Note: This piece was originally written after the 2021 storming of the United States Capitol.
In one way, the trauma you may be feeling from the past 48 hours is a good thing: It means your brain is trying to keep you safe.
We are wired to crave information that has a survival benefit. As our species evolved over roughly 2.5 million years, a laser-like focus on potential dangers helped us avoid death. A Homo sapien who lived 150,000 years ago and focused on, say, how beautiful the trees looked instead of the predator lurking within those trees? They became dinner. His friend who was more enamored with the warmth of the fire instead of the enemy tribe member sneaking in to rob his camp got his skull bashed in.
My book The Comfort Crisis explores how modern comforts and conveniences are linked to some of humanity’s most pressing problems — obesity, chronic disease, depression, anxiety, lack of meaning, etc. — and how engaging with the forms of discomfort our ancestors experienced every day can improve our mental, physical, and spiritual well-being. We evolved in uncomfortable environments, and so we evolved to seek comfort. We instinctively default to safety, warmth, extra food, and minimal effort.
And so it is that our attention still defaults to information that implies danger. This is why our favorite news sites and channels and social media feeds look the way they do right now. The problem is: Our brains have a terrible time putting negative news into perspective. We still maintain a focus and stress response not entirely different than that we’d have when seeing a lurking predator.

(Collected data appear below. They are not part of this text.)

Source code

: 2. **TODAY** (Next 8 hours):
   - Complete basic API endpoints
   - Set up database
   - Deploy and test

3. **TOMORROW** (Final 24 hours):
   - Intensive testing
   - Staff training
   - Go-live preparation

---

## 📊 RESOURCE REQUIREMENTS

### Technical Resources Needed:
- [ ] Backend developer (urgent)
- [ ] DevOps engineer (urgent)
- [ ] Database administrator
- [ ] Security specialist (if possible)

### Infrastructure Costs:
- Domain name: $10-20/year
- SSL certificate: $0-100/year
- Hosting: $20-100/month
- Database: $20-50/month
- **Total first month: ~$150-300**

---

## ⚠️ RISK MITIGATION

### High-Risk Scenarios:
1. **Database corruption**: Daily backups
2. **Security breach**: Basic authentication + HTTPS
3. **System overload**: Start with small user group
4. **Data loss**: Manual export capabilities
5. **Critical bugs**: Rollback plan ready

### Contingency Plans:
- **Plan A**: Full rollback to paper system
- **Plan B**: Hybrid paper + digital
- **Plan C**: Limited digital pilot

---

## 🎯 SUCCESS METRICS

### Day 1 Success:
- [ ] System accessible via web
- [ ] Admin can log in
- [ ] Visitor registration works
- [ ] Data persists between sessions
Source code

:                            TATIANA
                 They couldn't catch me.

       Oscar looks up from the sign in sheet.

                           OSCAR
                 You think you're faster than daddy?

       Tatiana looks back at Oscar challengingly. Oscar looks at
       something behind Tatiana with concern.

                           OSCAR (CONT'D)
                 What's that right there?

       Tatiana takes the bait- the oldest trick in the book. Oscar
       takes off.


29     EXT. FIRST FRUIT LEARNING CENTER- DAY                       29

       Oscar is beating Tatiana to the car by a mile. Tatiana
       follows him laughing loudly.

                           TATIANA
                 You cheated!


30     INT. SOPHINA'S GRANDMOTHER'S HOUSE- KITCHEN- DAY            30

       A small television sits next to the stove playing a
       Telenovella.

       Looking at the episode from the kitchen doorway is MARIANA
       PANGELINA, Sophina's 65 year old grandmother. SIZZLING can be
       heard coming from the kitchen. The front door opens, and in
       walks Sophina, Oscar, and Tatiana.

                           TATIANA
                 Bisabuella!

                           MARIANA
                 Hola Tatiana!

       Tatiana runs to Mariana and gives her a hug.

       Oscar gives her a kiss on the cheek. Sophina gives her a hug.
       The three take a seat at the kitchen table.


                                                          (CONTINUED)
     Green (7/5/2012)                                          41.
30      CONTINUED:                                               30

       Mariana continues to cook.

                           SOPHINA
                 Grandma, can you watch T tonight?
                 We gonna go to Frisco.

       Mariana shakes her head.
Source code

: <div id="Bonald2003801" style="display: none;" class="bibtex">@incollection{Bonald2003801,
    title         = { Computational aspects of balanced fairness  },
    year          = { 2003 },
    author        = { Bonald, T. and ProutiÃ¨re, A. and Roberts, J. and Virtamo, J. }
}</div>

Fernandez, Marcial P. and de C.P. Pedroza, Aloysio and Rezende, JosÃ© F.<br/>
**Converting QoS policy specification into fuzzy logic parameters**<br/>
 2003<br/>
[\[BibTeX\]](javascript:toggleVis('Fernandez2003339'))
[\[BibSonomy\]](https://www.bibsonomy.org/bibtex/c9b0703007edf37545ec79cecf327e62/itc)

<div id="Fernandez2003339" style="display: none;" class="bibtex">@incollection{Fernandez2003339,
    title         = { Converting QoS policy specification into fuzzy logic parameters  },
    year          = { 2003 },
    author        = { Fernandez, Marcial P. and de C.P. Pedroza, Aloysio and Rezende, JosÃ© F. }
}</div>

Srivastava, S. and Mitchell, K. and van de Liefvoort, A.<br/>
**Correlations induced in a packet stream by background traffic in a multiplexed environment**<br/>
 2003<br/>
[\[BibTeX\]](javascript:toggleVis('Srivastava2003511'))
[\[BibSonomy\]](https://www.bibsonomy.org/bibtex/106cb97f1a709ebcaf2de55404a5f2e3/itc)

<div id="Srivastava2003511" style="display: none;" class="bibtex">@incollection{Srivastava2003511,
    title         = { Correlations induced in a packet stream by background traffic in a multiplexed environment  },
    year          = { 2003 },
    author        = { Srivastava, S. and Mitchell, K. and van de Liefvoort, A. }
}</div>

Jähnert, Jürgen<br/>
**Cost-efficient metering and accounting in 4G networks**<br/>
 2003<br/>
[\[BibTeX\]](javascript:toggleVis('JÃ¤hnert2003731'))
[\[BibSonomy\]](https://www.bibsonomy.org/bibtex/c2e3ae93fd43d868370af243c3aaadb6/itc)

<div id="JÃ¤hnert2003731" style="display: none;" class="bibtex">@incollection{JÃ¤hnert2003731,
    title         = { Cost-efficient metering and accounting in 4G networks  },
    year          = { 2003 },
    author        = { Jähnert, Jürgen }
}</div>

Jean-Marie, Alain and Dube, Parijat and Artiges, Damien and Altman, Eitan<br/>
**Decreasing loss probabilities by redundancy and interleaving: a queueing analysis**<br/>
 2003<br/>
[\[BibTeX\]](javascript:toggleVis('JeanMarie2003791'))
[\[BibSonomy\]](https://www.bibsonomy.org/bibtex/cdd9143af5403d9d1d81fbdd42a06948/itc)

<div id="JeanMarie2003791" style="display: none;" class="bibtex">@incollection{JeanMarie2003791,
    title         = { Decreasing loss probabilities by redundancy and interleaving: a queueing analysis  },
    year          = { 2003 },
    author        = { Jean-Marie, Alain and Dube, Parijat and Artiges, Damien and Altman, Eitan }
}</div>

In the grand scheme of things, it’s hard to know how real of a threat a couple hundred people breaching the Capitol really is. Certainly, the accounts and images feel viscerally terrifying. We can feel and react like our lives are in danger because we go down rabbit holes about what this will mean for our personal safety. This is our survival instinct firing on in a powerful way. But a concept called Prevalence Induced Concept Change offers a scientific basis for why we can’t see how comfortable and safe we are in the long arc of humanity.
In a 2018 study, the researchers found that as we experience fewer problems, we don’t become more satisfied or even experience fewer problems. We just lower our threshold for what we consider a problem. We unconsciously move the goalpost. This, the lead researcher David Levari, PhD, told me, is a low-level feature that saved brain power as we evolved. But the more comfortable we are, the more strongly we react to the tweets and news reports that set us off.
As you watch and read the news, ask yourself how the events you’re seeing will directly impact your life and safety. What is the most likely end scenario, to you personally, of whatever’s happening in the news cycle? What specific aspects of your life will it change? If it changes anything, how is that change most likely to manifest itself?
The answers to those questions might be complex, and a lot will depend on who and where you are, but arriving at them will help you gain perspective.